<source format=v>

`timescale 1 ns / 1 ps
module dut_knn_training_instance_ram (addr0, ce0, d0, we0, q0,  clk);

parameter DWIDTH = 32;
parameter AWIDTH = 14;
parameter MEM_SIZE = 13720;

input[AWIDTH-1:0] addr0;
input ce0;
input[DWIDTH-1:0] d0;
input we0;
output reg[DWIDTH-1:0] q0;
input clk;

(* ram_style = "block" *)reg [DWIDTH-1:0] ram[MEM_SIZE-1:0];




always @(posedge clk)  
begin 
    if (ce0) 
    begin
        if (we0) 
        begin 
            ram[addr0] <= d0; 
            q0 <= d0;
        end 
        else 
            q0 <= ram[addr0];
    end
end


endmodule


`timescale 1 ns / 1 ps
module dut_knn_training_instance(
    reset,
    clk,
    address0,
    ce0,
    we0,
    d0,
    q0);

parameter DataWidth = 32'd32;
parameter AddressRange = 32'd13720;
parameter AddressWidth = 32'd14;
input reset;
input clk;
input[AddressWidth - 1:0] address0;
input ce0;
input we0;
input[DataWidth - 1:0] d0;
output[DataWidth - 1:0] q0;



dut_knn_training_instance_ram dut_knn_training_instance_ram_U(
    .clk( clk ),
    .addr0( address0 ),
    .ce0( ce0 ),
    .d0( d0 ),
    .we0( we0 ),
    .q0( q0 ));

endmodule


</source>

...

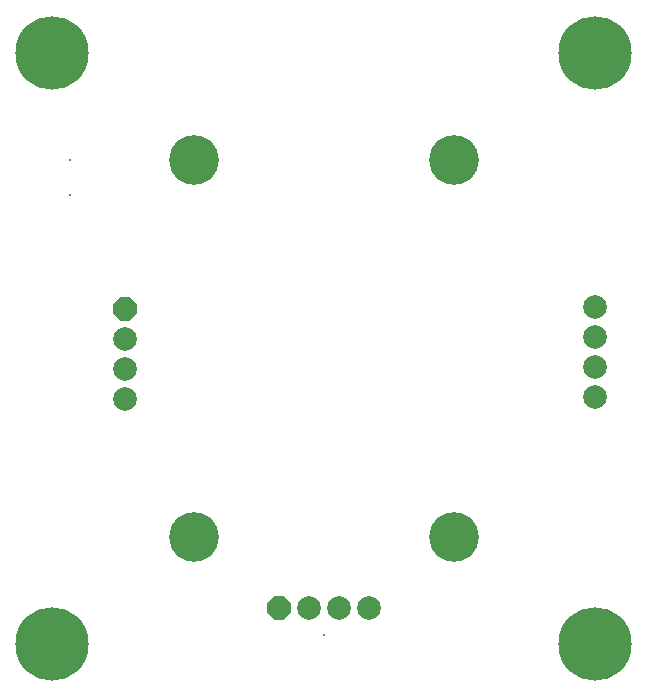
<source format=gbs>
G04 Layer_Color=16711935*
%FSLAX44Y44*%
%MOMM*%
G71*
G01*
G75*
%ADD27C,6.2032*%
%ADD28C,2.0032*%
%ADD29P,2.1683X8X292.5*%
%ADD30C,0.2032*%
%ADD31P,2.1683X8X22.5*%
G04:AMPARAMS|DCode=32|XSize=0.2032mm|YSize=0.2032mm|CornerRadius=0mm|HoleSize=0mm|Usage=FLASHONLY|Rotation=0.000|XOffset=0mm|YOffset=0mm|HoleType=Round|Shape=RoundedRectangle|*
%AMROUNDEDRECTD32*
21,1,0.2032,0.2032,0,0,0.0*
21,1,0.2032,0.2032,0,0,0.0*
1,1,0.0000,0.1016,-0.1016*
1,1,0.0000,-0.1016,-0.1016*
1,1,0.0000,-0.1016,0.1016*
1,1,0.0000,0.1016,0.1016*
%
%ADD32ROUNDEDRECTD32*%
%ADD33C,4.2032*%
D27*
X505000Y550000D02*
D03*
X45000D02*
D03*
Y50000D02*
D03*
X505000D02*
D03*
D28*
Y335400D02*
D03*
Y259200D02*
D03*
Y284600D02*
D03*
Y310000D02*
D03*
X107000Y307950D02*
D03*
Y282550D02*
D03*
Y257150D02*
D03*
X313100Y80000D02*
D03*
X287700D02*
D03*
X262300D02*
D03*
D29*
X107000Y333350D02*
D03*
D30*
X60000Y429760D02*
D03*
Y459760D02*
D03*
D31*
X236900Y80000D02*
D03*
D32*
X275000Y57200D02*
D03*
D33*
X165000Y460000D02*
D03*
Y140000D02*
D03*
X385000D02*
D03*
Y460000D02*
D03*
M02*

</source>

* * *

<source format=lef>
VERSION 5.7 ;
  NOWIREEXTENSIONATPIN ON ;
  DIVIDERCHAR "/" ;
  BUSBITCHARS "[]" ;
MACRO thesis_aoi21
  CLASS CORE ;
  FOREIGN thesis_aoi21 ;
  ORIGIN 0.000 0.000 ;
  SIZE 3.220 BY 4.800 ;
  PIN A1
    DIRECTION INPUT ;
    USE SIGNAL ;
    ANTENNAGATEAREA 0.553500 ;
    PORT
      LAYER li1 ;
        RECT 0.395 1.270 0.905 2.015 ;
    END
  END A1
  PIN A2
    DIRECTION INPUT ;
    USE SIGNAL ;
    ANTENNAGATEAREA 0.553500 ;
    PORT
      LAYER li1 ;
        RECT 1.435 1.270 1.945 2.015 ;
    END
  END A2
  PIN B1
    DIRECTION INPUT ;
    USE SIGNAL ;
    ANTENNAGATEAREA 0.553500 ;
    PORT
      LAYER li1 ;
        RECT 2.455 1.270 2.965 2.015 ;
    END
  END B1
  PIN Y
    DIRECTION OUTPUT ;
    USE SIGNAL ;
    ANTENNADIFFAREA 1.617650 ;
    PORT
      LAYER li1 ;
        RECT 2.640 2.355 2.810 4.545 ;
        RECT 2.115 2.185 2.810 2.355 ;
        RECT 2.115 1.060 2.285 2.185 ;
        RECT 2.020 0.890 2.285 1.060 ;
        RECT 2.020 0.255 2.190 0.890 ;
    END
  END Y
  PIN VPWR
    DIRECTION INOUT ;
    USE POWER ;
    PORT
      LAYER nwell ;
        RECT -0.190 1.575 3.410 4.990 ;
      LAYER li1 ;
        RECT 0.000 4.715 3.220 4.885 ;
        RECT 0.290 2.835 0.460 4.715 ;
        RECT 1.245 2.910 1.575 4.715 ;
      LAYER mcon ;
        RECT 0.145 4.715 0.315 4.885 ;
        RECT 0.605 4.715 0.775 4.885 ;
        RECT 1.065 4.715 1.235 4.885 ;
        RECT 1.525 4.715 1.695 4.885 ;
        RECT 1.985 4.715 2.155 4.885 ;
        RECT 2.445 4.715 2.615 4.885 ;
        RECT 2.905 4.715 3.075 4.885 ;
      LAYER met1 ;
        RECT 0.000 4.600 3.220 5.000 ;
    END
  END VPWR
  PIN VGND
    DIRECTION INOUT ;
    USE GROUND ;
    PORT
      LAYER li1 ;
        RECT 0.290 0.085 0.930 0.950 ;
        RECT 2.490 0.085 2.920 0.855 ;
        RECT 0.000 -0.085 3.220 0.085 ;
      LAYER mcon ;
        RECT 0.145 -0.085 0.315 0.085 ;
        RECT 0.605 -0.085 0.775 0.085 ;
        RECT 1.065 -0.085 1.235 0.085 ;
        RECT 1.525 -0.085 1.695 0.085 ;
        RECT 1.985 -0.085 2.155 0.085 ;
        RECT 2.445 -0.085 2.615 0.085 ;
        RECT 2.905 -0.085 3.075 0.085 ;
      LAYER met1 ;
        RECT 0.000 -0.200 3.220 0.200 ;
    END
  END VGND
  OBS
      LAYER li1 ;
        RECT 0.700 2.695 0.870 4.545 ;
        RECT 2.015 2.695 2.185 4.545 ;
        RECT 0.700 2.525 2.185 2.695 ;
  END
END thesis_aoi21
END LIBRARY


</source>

What you need to do:
Search the entries for "format" and copy out each line that has it.

Response to the exercise:
<source format=v>
<source format=gbs>
<source format=lef>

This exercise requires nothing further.